→ **INFORMATION PROVIDED**:

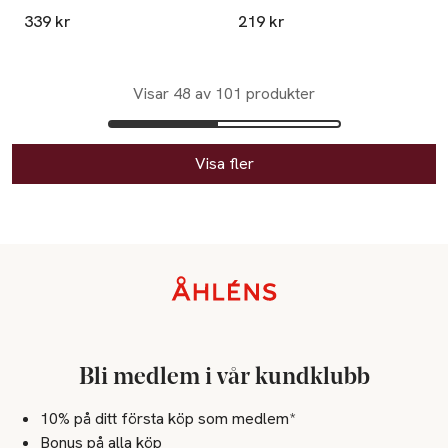
339 kr
219 kr
Visar 48 av 101 produkter
Visa fler
Sidfot
Bli medlem i vår kundklubb
10% på ditt första köp som medlem*
Bonus på alla köp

→ **GOAL OF THE EXERCISE**: Your answer should consist only of the count of lines in the data that contain "medlem".

→ **ANSWER TO THE EXERCISE**: 2